Commander One vs. Other FTP Clients
Commander One vs. Cyberduck
Most Mac users who’ve dealt with FTP have at least heard of Cyberduck. It covers FTP, SFTP, and a wide range of cloud services, and it does all of that without major complaints. But Cyberduck is purely a transfer tool.
You move the file, and then you’re back in Finder for everything else. There’s no file management, no terminal, nothing beyond the transfer itself. Commander One handles the transfer and everything around it in the same window.
Commander One vs. FileZilla
FileZilla runs on Windows, Mac, and Linux, and it’s free. That’s enough to explain its user base. On macOS, it feels out of place. The interface looks dated, and it doesn’t follow Mac conventions the way apps built specifically for the platform do.
There was also a stretch where the Windows installer quietly bundled software people didn’t ask for. Not everyone knows that history, but it’s worth knowing. FileZilla moves files. It’s just not a tool most people enjoy sitting in front of.
Commander One vs. Transmit
Transmit from Panic is the most direct competition. It’s properly Mac-native, actively maintained, and solid at file transfers and cloud access. Where it falls short is everything outside the transfer itself. No terminal. No batch renaming.
No archive browser. No combined view of local and remote files together. If your work needs any of those things, Transmit sends you to another app. Commander One keeps it all in one place.

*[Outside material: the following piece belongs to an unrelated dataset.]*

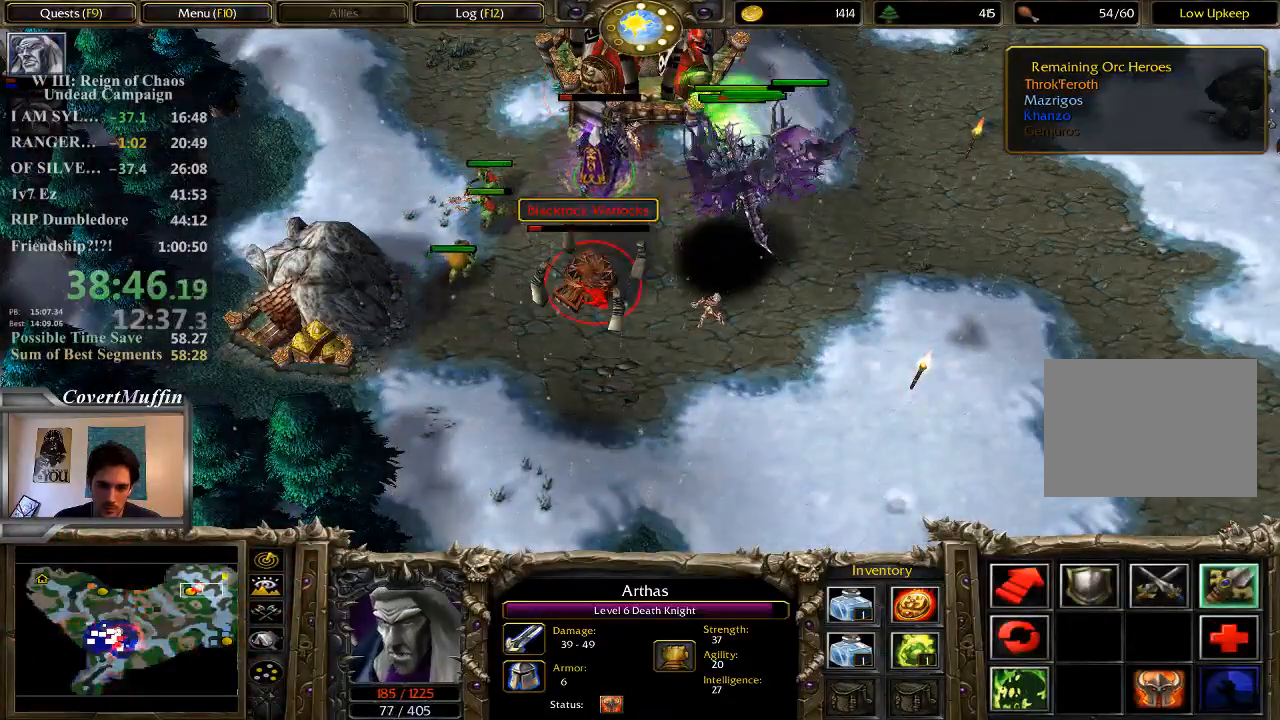
{"keys": [], "mouse": [], "events": [[83, "a", "down"], [150, "mouse_left", "down"], [217, "a", "up"], [317, "mouse_left", "up"]]}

Who Commander One Works Best For?
If you want local browsing, remote connections, cloud storage, and basic file editing in one window, Commander One covers it.
Developers pushing updates, designers moving assets, anyone doing regular server work, they all move faster when they’re not switching tools every few minutes.
It also behaves the way a Mac app should. Keyboard shortcuts work as expected. Mission Control handles the window without any fuss. The small rough edges that tend to follow cross-platform software onto macOS simply aren’t there.
Security and Usability
SFTP uses SSH. FTPS uses TLS. Your login credentials and file contents don’t cross the network as readable text with either option.
Passwords go into macOS Keychain. That’s the same system storage your Mac uses for Wi-Fi passwords and browser logins.
Commander One doesn’t keep its own credential file somewhere separate. Everything stays on your machine, encrypted at the system level.
Day to day, the app gets out of your way. Start a transfer and keep working on something else. Come back when it’s done.
If the connection drops, Commander One reconnects and picks up where it left off. You don’t have to watch it or restart anything.
Most actions are reachable from the keyboard. The terminal panel at the bottom runs shell commands on connected servers right there. No need to open a separate Terminal window and set everything up again from scratch.
Conclusion
If FTP shows up regularly in your work on Mac, Commander One is worth testing. It handles FTP, SFTP, and FTPS natively, brings several tools into one window, and doesn’t make straightforward tasks complicated. Download it from the Mac App Store or the developer’s website and run it on a real project.